Olivier Dupuis est secrétaire général de la Fédération des entreprises d’insertion (FEI). Il porte un regard a priori positif sur le dispositif des entreprises d’insertion par le travail indépendant (EITI), autorisé par la loi du 5 septembre 2018 et entré en vigueur le 1er janvier 2019.

Quelle est la position de la FEI sur le dispositif des EITI, décrié par certains ?

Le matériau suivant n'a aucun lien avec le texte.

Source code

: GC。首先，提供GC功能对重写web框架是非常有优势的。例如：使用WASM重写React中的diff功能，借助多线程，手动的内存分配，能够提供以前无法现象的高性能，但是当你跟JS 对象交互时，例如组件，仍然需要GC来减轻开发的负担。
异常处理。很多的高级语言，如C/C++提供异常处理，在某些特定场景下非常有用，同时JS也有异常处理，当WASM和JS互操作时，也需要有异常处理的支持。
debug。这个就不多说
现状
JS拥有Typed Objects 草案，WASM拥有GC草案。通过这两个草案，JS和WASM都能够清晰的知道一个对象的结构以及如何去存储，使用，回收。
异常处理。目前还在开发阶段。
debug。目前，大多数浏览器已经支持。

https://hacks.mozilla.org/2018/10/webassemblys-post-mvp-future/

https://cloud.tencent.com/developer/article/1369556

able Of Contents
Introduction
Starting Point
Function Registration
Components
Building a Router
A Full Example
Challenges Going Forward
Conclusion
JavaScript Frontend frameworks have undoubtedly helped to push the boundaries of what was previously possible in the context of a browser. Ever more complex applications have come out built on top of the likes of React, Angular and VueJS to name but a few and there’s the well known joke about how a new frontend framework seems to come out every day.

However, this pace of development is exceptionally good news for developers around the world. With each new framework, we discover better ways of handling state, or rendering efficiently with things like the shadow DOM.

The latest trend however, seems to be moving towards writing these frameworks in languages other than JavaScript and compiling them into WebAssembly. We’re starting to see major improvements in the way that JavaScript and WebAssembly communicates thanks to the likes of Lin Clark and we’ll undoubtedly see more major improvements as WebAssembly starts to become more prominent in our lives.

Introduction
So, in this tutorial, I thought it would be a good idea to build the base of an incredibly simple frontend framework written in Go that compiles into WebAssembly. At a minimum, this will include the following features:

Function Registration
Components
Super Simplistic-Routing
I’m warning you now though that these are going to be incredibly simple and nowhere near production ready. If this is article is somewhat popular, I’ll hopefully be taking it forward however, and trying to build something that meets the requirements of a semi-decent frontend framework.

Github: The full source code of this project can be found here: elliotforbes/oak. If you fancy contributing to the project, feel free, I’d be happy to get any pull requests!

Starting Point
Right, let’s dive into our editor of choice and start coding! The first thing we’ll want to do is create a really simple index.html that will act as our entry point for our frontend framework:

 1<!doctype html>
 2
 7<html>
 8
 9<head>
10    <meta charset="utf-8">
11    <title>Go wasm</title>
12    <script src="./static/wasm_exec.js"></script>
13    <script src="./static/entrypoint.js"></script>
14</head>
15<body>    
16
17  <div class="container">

O.D. : Toute expérimentation qui inclut et s’intéresse aux plus fragiles d’entre intéresse la Fédération des entreprises indépendantes. Nous devons chercher des solutions adaptées aux publics fragiles. Nous-mêmes, nous sommes nés d’une expérimentation… et pourtant, la FEI a fêté ses 30 ans l’an dernier. Elle est vieille, mais pas poussiéreuse ! Si les pionniers de l’insertion sont toujours là aujourd’hui, c’est parce qu’ils ont su s’adapter. Le travail et son organisation évoluent. Il faut que l’insertion change aussi. Il ne faut pas cesser d’expérimenter sous prétexte que ce que l’on fait est déjà bien.

Quels avantages voyez-vous aux Entreprises d’Insertion par le Travail Indépendant ?

O.D. : Les EITI vont être testées pendant 3 ans. Nous sommes plutôt optimistes, car le porteur du projet ne nous est pas inconnu : Charles-Edouard Vincent, fondateur de Lulu Dans Ma Rue et de Emmaus Défi a déjà montré son engagement pour lutter contre l’exclusion. Il nous a présenté le projet en détails. Le dispositif présente plusieurs avantages, comme celui d’apporter un cadre légal à un certain nombre d’emplois. Les personnes sont accompagnées dans leurs démarches administratives, telles que l’inscription au registre du commerce. Les EITI permettent aussi de sécuriser le travail de ces indépendants, en évitant le recours au travail au noir. Enfin, la dimension de dynamisation des territoires et des quartiers nous a séduit. Les prestations rendues sont des services de proximité, tels que du bricolage, de l’assistance pour les courses, les tâches du quotidien que les gens n’ont plus la capacité de faire. Cela permet de créer du lien entre des habitants et les personnes en train de construire leur avenir professionnel.

Comprenez-vous les inquiétudes que suscitent l’arrivée des EITI ?

O.D. : Ce qui inquiète certains membres du secteur, c’est qu’il ne s’agit plus d’insertion par le travail “à l’ancienne”, dans le sens où il n’y a pas de contrat de travail. On entend beaucoup parler “d’uberisation” du travail ces temps-ci. Mais si le monde de l’insertion s’en empare pour faire de l’Uber social, c’est une piste à explorer. Nous n’avons aucun doute sur le porteur du projet, il n’y a donc pas de raison de se priver de ce nouvel outil. Rappelons aussi que l’expérimentation est fixée à 3 ans, dans un cadre clair et délimité par la loi.